Development and investigation of multi-layered homo- and hetero-type DNA thin films

Abstract

DNA molecules have been studied for specific target applications because of their characteristics and modification abilities. Although the fabrication of 2D multi-layered DNA thin films has been demonstrated, limitations in their applications exist due to difficulties in controlling the layer thickness and fabricating hetero-stacking structures. Here, multi-layered homo- and hetero-type DNA and cetyltrimethyl-ammonium chloride (CTMA)-modified DNA thin films are fabricated via spin-coating and their physical characteristics are investigated. The thickness and the multilayer stacking influenced by the solvents, concentration, and spin-speed of the sample solution are also discussed.
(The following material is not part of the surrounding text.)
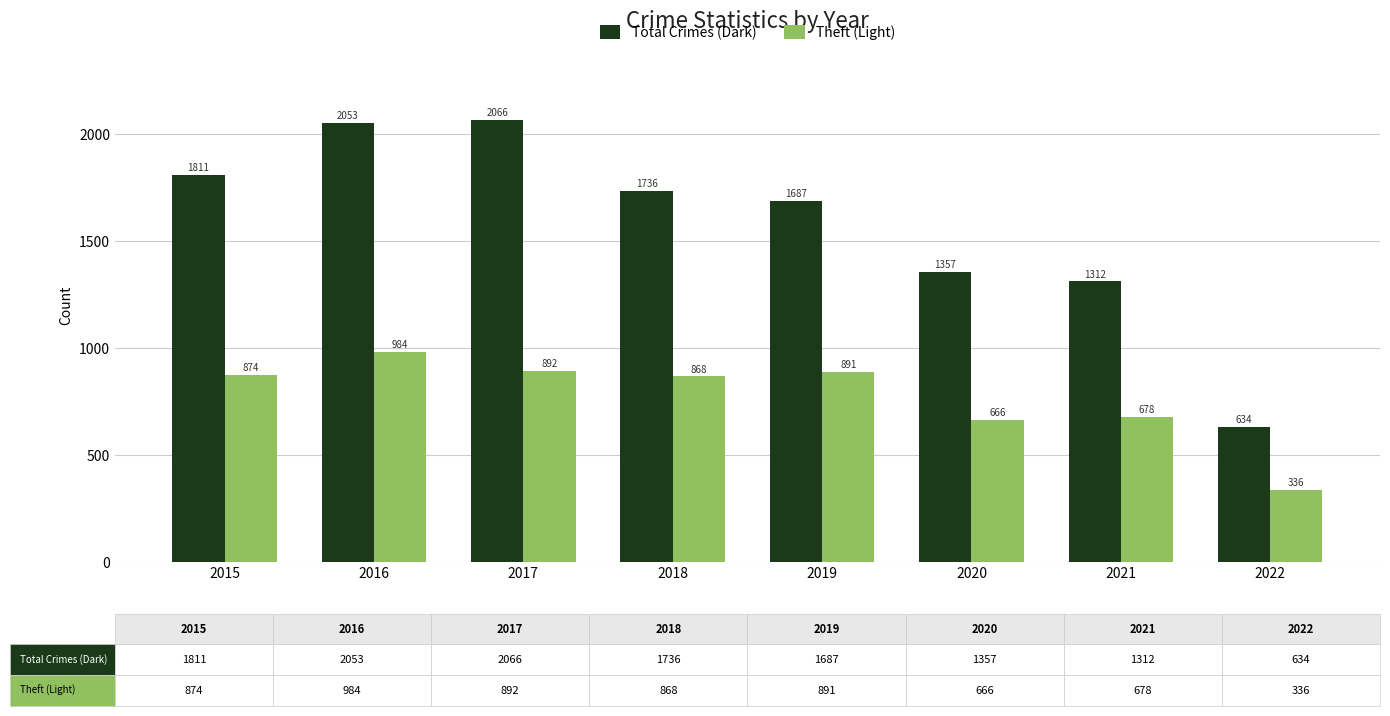

Reading right to left, extract all data points from this chart.

Total Crimes (Dark): 2022=634	2021=1312	2020=1357	2019=1687	2018=1736	2017=2066	2016=2053	2015=1811
Theft (Light): 2022=336	2021=678	2020=666	2019=891	2018=868	2017=892	2016=984	2015=874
While DNA layers can be stacked either on a DNA or on a CTMA-modified DNA layer with the resulting thicknesses of approximately 100 and 300 nm, respectively, the CTMA-modified DNA layer cannot be stacked on a CTMA-modified DNA layer because of its solubility in the solvent. The optical and mechanical characteristics of the thin films indicate their dependency on film thickness. In addition, we fabricate the luminophore-embedded DNA and CTMA-DNA thin films with homo- and hetero-type layer stackings and measure the absorbance and photoluminescence spectra to show the feasibility in constructing functionalized multi-layered thin films. The homo- and hetero-type DNA layers and their revealed physical characteristics provide a platform for the construction of useful devices and sensors and a perspective for better understanding the applications in coating, transparent electrodes, transistors, and drug delivery.